(130f) Mathematical Modelling of Nano-Particle Formation and Evolution in Combustion Processes | AIChE

(130f) Mathematical Modelling of Nano-Particle Formation and Evolution in Combustion Processes

Authors 

Zucca, A. - Presenter, Politecnico di Torino
Marchisio, D. L. - Presenter, Politecnico di Torino
Barresi, A. A. - Presenter, Politecnico di Torino
Baldi, G. - Presenter, Politecnico di Torino


Mathematical modelling of particle formation in combustion processes is a very interesting and complex problem with very different final applications.

In fact, it can be used to design and develop combustors characterised by low soot emissions. Soot formation is a common issue for all combustion systems and it is caused by incomplete oxidation of the species that constitute the fuel. This problem has gained in recent years rising importance, because of the well-known impact of particulate matter on human health.

On the other end the interest in developing such mathematical models is also due to the possibility of applying them to design, optimize and scale-up reactors for the production of particles with given characteristics (i.e., particle size distribution, fractal dimension, morphology) through the so-called flame aerosol synthesis process.

Reliable mathematical models must be based on Computational Fluid Dynamics (CFD), which represents a very useful modelling tool for the description of turbulent reacting flows, such as turbulent combustion. CFD must be coupled with detailed kinetics expressions for the very fast gas-phase reactions and their interactions with turbulent fluctuations must be taken into account by resorting to micro-mixing models. Moreover, the population balance equation describing nucleation of the first solid particles and their evolution as a consequence of growth, oxidation and aggregation must be implemented in the CFD code and solved.

Our work has focused on the development of turbulent-chemistry models, such as presumed probability density (PDF) methods and in the development of population balance models suitable for implementation in CFD codes. In particular the approach known as finite-mode PDF [1] has been coupled with a simplified kinetic scheme which has allowed us to describe the combustion process overcoming the hypothesis of instantaneous equilibrium. A significant improvement of the agreement with experimental data was found when comparing predictions obtained with the developed approach and with standard approaches in commercial CFD codes such as flamelets and beta-PDF [2]. The description of the evolution of the solid particles has been described by using a macroscopic approach based on the population balance equation. In order to solve this equation within the CFD code a novel method for the solution of bivariate population balance equations has been proposed, namely the Direct Quadrature Method of Moments (DQMOM) [3], validated and implemented in the commercial CFD code FLUENT 6.2.

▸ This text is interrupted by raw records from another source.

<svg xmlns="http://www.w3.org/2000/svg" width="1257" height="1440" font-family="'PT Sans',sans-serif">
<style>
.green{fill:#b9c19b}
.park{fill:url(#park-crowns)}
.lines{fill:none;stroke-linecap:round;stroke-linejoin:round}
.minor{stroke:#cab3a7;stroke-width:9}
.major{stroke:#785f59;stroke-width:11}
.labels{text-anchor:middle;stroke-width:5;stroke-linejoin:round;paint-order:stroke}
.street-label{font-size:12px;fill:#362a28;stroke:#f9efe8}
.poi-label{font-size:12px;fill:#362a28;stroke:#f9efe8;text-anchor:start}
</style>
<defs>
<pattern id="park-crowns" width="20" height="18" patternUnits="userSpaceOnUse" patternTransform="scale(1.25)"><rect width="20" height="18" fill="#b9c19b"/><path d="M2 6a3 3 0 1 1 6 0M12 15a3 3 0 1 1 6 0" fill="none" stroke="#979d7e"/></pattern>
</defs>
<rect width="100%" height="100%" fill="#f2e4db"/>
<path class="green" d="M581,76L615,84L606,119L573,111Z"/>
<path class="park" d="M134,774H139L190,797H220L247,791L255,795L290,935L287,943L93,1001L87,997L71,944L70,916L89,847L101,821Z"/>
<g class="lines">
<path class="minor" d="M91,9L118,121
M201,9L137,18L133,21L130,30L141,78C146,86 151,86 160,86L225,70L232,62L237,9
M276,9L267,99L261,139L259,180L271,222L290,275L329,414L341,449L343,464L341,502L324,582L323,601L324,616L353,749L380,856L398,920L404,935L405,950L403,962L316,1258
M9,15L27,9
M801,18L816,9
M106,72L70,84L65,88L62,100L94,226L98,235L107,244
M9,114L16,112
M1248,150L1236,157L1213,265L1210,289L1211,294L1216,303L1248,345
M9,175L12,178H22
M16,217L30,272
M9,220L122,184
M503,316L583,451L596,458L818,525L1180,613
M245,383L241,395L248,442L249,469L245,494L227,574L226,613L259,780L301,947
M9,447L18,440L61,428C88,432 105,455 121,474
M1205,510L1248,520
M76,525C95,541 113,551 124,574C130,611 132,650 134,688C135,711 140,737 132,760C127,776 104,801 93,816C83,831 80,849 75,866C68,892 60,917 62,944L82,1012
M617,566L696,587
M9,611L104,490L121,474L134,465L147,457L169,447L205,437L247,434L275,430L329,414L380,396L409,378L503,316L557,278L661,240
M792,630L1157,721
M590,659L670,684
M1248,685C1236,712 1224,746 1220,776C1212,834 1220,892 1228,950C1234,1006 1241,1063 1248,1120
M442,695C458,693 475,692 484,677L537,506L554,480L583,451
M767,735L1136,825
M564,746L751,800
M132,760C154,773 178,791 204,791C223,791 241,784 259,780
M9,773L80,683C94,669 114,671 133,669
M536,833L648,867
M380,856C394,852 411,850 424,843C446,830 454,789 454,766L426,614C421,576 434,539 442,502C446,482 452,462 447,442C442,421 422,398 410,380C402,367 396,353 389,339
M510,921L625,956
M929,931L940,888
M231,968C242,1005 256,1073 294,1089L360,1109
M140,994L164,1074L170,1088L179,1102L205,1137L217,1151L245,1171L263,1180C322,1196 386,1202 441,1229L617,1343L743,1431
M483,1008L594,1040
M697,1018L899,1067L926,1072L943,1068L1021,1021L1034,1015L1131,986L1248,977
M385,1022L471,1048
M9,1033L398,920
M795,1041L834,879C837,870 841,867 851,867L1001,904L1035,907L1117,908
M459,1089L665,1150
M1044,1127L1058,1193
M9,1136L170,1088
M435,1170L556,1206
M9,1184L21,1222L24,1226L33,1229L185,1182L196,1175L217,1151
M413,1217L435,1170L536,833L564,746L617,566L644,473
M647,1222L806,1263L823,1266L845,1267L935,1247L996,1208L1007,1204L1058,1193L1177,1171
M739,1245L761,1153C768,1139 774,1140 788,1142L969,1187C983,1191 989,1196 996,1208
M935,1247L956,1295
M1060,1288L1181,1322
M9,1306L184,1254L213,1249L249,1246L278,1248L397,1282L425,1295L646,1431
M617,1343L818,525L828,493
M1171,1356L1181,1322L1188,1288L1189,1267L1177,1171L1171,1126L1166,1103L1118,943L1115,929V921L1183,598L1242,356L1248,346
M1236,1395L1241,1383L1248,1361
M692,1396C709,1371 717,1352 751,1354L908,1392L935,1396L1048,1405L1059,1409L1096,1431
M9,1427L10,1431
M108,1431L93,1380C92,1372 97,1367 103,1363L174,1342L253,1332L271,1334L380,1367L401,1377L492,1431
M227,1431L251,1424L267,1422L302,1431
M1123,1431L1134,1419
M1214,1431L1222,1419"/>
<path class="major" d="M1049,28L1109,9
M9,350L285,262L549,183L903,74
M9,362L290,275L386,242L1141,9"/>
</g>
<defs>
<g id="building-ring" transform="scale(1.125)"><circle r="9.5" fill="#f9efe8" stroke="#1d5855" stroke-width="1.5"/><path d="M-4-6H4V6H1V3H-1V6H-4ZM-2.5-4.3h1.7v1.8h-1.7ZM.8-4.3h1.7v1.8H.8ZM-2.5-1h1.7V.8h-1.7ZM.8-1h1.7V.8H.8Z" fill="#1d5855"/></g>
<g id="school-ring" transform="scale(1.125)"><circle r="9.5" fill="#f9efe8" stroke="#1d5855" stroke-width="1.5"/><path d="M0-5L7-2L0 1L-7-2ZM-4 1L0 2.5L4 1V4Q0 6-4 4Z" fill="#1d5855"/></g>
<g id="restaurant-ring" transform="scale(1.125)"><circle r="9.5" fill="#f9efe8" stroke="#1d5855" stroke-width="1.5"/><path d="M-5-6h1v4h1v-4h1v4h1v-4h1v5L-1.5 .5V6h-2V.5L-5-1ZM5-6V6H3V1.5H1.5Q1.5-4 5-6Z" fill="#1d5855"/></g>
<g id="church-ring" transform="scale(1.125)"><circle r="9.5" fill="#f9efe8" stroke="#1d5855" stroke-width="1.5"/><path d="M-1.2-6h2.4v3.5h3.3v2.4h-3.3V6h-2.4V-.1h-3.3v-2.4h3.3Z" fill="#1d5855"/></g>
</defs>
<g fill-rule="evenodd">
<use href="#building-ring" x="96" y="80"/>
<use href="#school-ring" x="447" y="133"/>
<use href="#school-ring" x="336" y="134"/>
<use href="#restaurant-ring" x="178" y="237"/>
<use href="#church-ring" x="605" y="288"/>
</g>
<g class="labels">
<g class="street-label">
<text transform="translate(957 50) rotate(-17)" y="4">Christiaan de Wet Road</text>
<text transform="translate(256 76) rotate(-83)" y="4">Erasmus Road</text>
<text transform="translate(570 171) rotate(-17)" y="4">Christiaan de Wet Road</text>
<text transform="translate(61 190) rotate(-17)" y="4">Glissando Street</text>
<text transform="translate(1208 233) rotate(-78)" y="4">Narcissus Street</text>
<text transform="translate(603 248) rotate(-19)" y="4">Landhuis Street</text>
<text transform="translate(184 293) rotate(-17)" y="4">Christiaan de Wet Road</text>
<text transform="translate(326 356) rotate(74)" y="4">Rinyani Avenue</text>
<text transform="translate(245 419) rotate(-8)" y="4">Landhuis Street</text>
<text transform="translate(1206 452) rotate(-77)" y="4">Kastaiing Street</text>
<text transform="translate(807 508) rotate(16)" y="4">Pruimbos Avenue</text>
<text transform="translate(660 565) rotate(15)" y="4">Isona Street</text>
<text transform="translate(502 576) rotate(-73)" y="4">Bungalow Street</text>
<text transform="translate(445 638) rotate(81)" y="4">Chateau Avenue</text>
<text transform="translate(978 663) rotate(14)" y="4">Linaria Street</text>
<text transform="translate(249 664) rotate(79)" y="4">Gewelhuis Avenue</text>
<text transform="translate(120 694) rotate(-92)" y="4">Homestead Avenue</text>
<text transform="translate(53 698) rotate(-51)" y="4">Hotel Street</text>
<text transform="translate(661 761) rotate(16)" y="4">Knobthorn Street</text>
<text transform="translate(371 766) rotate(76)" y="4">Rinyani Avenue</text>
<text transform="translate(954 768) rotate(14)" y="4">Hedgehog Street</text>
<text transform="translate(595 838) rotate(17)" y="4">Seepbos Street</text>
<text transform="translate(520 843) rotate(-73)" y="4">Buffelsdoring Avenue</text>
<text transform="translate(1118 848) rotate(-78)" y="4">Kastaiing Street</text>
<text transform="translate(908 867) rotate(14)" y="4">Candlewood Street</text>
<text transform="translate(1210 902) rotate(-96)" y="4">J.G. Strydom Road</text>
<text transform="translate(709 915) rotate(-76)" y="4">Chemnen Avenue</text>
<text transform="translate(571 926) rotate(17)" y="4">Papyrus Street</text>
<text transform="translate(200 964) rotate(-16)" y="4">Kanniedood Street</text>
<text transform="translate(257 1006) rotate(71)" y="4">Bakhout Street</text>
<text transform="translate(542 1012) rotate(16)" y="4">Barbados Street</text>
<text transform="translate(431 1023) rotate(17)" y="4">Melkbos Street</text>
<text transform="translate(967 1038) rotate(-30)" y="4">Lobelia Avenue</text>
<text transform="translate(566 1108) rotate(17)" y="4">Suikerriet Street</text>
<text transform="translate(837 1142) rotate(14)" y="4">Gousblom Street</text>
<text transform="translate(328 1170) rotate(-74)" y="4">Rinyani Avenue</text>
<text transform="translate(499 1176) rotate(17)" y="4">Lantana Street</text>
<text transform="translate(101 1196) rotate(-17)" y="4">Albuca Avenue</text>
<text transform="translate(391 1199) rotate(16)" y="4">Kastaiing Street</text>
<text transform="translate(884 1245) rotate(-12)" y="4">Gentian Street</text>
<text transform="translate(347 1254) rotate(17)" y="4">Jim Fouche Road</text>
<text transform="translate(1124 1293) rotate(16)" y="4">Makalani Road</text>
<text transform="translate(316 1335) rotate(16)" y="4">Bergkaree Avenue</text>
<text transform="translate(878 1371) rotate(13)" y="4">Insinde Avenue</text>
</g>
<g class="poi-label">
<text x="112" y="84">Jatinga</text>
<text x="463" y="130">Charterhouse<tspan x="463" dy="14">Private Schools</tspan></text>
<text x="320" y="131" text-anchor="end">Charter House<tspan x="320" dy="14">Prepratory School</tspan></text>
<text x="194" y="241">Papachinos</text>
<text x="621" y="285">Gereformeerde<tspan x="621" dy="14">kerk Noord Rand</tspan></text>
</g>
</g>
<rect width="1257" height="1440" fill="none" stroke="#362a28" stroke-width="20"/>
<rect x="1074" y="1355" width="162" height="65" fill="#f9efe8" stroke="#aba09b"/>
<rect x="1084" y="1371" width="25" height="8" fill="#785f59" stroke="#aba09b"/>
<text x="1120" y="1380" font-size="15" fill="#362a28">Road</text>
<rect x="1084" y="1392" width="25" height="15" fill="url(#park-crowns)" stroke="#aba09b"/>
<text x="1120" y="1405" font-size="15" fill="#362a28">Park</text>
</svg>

The overall modelling approach has been validated by comparison with experimental data found in literature regarding soot nano-particles formation in ethylene-air turbulent flames [4,5]. In this flame a turbulent jet of ethylene is burned in still air. The use of this fuel, which assures a relevant amount of soot formed, is very common in experimental works on soot formation.

In Fig. 1 a sketch of the experimental set-up used by Hu, Yang and Koylu [5] is reported along with the temperature contour plot calculated with the standard k-ε turbulence model and the β-PDF available within Fluent 6.2. Comparison of the soot volume fraction profiles along the flame axis predicted by the CFD code with experimental data showed good agreement as well as comparison for the mean particle size and particle number density. It is important to highlight here that because a bivariate population balance was implemented and solved in the CFD code two independent properties of the population of particles can be tracked (e.g., particle size and fractal dimension, or particle size and number of primary particles per aggregate), conferring great flexibility and accuracy to the model.

[1] Fox, R.O., 1998. On the relationship between Lagrangian micromixing models and computational fluid dynamics. Chemical Engineering and Processing 37 (6), 521?535.

[2] Fox, R.O., 2003. Computational models for turbulent reacting flows. Cambridge University Press, Cambridge, UK.

[3] Marchisio, D.L., Fox, R.O., 2005. Solution of population balance equations using the direct quadrature method of moments. Journal of Aerosol Science 36 (1), 43?73.

[4] Kent, J.H., Honnery, D., 1987. Soot and mixture fraction in turbulent diffusion flames. Combustion Science and Technology 54, 383?397.

[5] Hu, B., Yang, B., Koylu, U., 2003 Soot measurements at the axis of an ethylene/air non-premixed turbulent jet flame. Combustion and Flame, 134 (1-2), 93-106.